Russia: A decision to fix the value of declared shares in Siberian oil company Sibneft was approved by an extraordinary meeting of Sibneft shareholders. The decision will allow the company to carry out an additional issue of 12,500 billion ordinary shares with a nominal value of 1.6 roubles each. Company President Viktor Gorodilov said that the new shares could be exchanged into securities of Sibneft subsidiaries in the course of transfers to a single share. The meeting, held in Omsk, also discussed the alteration of the company's legal status in connection with the forthcoming sale of the company's controlling interest, which is currently owned by the state.


Hungary: A new eight-year US$50 million investment fund focusing on Hungarian companies will be opened by the Kvantum Investment Bank, according to the bank's CEO Laszlo Haas. KIB currently manages a $5 million fund dedicated to fast growing companies and those which require restructuring. Another $30-50 million fund, to be managed by Creditanstalt`s Equinox Investment Advisers, will be set up by US aircraft maker Boeing, according to the Budapest Business Journal.
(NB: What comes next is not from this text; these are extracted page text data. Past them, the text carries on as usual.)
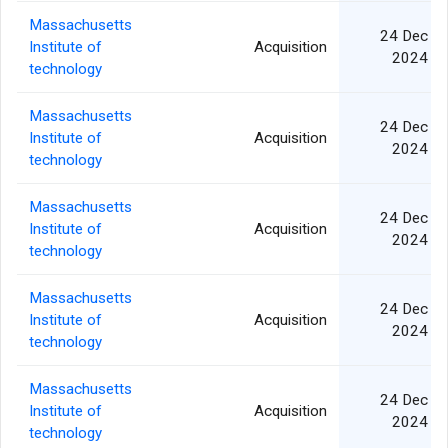
Massachusetts
24 Dec
Institute of
Acquisition
2024
technology
Massachusetts
24 Dec
Institute of
Acquisition
2024
technology
Massachusetts
24 Dec
Institute of
Acquisition
2024
technology
Massachusetts
24 Dec
Institute of
Acquisition
2024
technology
Massachusetts
24 Dec
Institute of
Acquisition
2024
technology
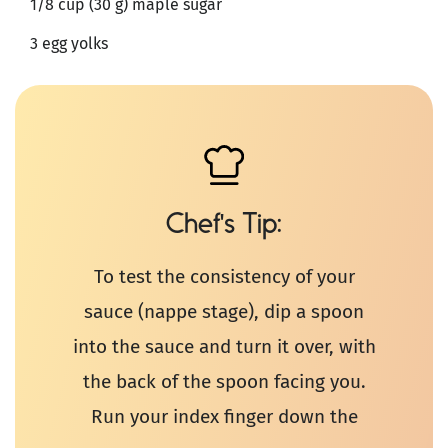
1/8 cup (30 g) maple sugar
3 egg yolks
Chef's Tip
To test the consistency of your
sauce (nappe stage), dip a spoon
into the sauce and turn it over, with
the back of the spoon facing you.
Run your index finger down the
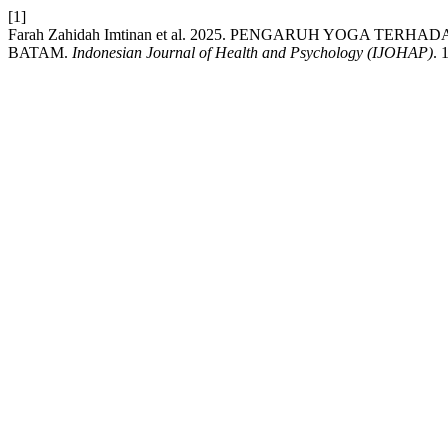
[1]
Farah Zahidah Imtinan et al. 2025. PENGARUH YOGA T
BATAM.
Indonesian Journal of Health and Psychology (IJOHAP)
. 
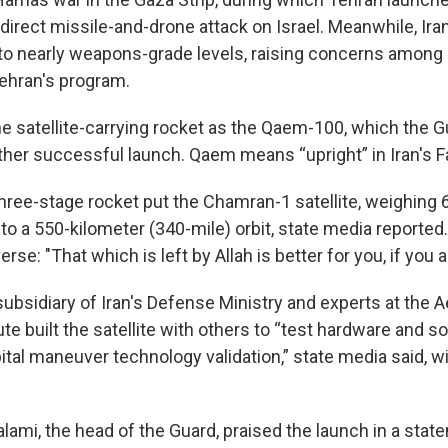
irect missile-and-drone attack on Israel. Meanwhile, Ira
to nearly weapons-grade levels, raising concerns among 
ehran's program.
the satellite-carrying rocket as the Qaem-100, which the 
ther successful launch. Qaem means “upright” in Iran's F
three-stage rocket put the Chamran-1 satellite, weighing
to a 550-kilometer (340-mile) orbit, state media reported
rse: "That which is left by Allah is better for you, if you a
ubsidiary of Iran's Defense Ministry and experts at the 
te built the satellite with others to “test hardware and s
ital maneuver technology validation,” state media said, w
lami, the head of the Guard, praised the launch in a stat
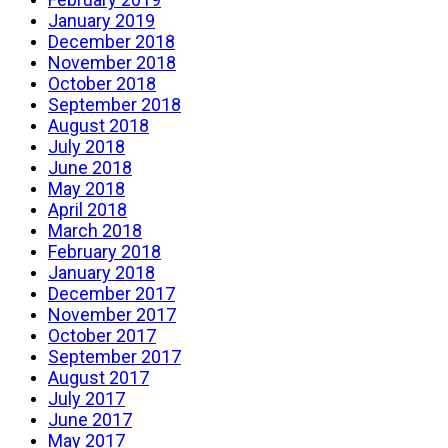
January 2019
December 2018
November 2018
October 2018
September 2018
August 2018
July 2018
June 2018
May 2018
April 2018
March 2018
February 2018
January 2018
December 2017
November 2017
October 2017
September 2017
August 2017
July 2017
June 2017
May 2017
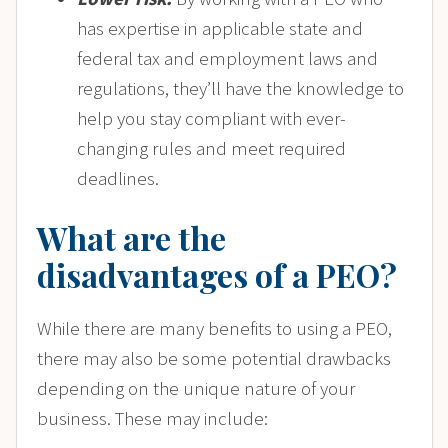
has expertise in applicable state and
federal tax and employment laws and
regulations, they’ll have the knowledge to
help you stay compliant with ever-
changing rules and meet required
deadlines.
What are the
disadvantages of a PEO?
While there are many benefits to using a PEO,
there may also be some potential drawbacks
depending on the unique nature of your
business. These may include:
Russia / NIS: Cayman Islands based company Shimoda Capital Advisors has unveiled a new fund oriented towards smaller Russian, Estonian, Kazakhstani and Romanian ventures. The Shimoda Russia / Newly Independent States (NIS) Investment Fund, which opened in May this year with assets valued at US$500,000, was worth $2 million by the end of August. Russian small stocks account for 70 per cent of the fund; the remaining 30 per cent is spread across the Estonian retail and banking sectors of Estonia and the Kazakhstani oil and gas sector.